Despite the increase in borrowing last month, the government's funding requirement was lower than it would have been if not for the 62.4% taxpayer stake in Royal Bank of Scotland, which is gradually being sold down. The Treasury received a £1.1 bn dividend from RBS last month although central government still accounted for £8.8 bn of the £9.4 bn of public sector borrowing last month. Local government borrowed £1.3 bn last month and the Bank of England (BoE) reported a surplus of £0.9 bn.
"We already know that the Chancellor wants to review the fiscal rules in the Budget on 6th November as there is very little chance of hitting the current ones. We don’t know what the new fiscal rules will be, but they are likely to allow for a substantial loosening of fiscal policy at the Budget, which would support economic growth. Of course, whether this happens depends on whether there is a Brexit deal," says Thomas Pugh, an economist at Capital Economics.
Tuesday's figures come just weeks ahead of the maiden budget statement of Chancellor Sajid Javid, who will present Treasury spending plans to parliament on November 06. The Chancellor is expected to set out government spending plans for the year ahead including those relating to spending in the now-unlikely event of a "no deal' Brexit.

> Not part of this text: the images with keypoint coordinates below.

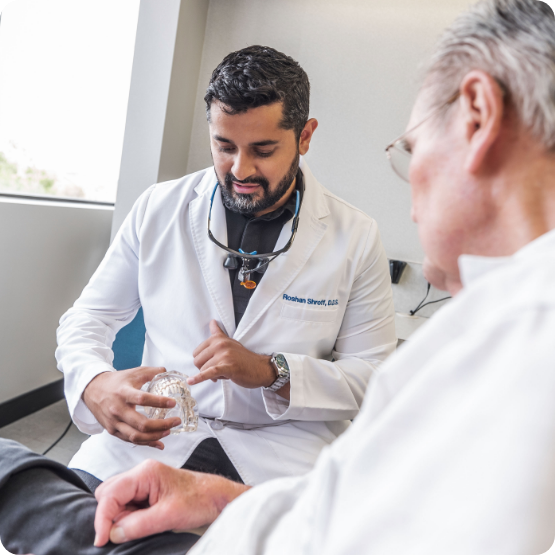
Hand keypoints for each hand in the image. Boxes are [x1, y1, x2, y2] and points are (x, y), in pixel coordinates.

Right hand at [82, 367, 181, 448]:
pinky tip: (159, 443)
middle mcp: (117, 409)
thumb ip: (151, 372)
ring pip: (136, 436)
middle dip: (162, 425)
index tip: (173, 403)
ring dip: (155, 436)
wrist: (92, 390)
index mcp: (123, 393)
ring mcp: (114, 422)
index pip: (142, 399)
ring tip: (169, 431)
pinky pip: (130, 440)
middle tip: (176, 421)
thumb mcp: (133, 373)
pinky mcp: (112, 430)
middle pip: (141, 424)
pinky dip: (146, 443)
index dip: (159, 402)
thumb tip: (167, 370)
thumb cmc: (115, 382)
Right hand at [93, 459, 248, 545]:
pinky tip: (142, 524)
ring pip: (115, 501)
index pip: (110, 493)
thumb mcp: (169, 516)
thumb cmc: (199, 499)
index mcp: (145, 472)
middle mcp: (141, 474)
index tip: (102, 540)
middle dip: (109, 516)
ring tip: (140, 526)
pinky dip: (127, 518)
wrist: (216, 497)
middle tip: (123, 533)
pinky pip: (126, 505)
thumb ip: (138, 525)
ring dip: (119, 518)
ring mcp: (143, 483)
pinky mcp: (146, 492)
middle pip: (108, 494)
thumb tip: (113, 533)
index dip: (102, 517)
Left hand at [189, 320, 276, 388]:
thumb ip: (218, 333)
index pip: (197, 352)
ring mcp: (224, 355)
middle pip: (197, 361)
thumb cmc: (244, 357)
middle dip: (204, 369)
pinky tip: (191, 381)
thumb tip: (212, 322)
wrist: (261, 368)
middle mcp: (220, 344)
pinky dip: (199, 378)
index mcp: (218, 339)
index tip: (212, 363)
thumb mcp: (230, 342)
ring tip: (223, 374)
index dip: (203, 361)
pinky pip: (209, 373)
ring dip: (211, 376)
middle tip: (217, 371)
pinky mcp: (227, 367)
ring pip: (203, 369)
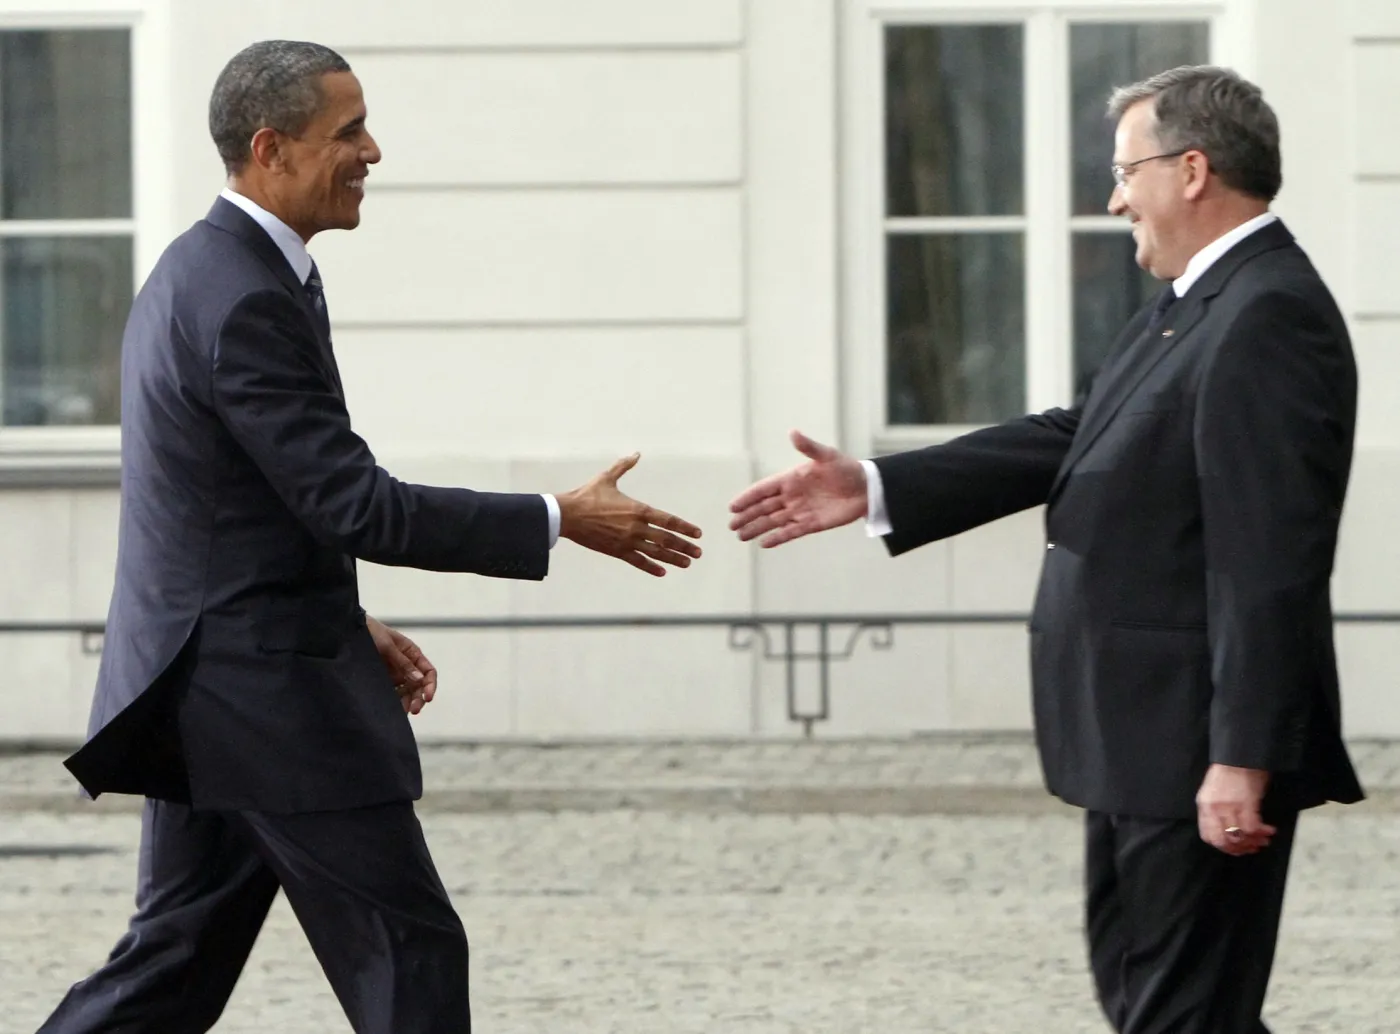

The update from the Chancellor will come as expectations of a general election mount. With government and parliament having made a hash of the UK's belated exit from the European Union, speculation is that voters could be called back to the ballot box for a third time in five years before the year is out, which could mean the Chancellor loosens the purse strings in an effort to position the Conservative Party for an election campaign that might be fought on a public investment, or simply anti-austerity ticket.
The OBR forecast in March that full-year borrowing would rise by 24% in 2019, although some economists say the government's forays into the debt market are likely to have increased even more than that by the time the curtain closes on the current financial year.
"Borrowing in all years was revised up last month. Accordingly, full-year borrowing will total £50.3B in 2019/20, or about 2.3% of GDP, if the current trend is maintained, greatly exceeding the OBR’s Spring Statement forecast," says Samuel Tombs, chief UK economist at Pantheon Macroeconomics.
UK national debt and government borrowing figures could increase at a faster pace in the months and quarters ahead than they have done previously due to changes in accounting rules that mean student loans are now treated differently. The changes began entering into effect in the private sector back in January 2018 but it wasn't until September 2019 that government borrowing statistics began to reflect the changes.
International Financial Reporting Standard 9 (IFRS 9) has forced companies to move from a system where they only recorded in their financial statements any 'recognised losses' on loans and investments, to one where they now have to also report 'expected losses'. This has implications for the way the government records borrowings related to student loans, some of which are almost always written off for various reasons.
The Office for Budget Responsibility (OBR) has said previously that borrowing would likely rise 24% in 2019, partly because of the changes, and the ONS said Tuesday that £2.7 bn of September's resulted frpm the writing off of student loans. Such write-offs will also impact the figures every January and April while borrowings associated with winter fuel payments, which were £2 bn last month, will also impact the numbers every September.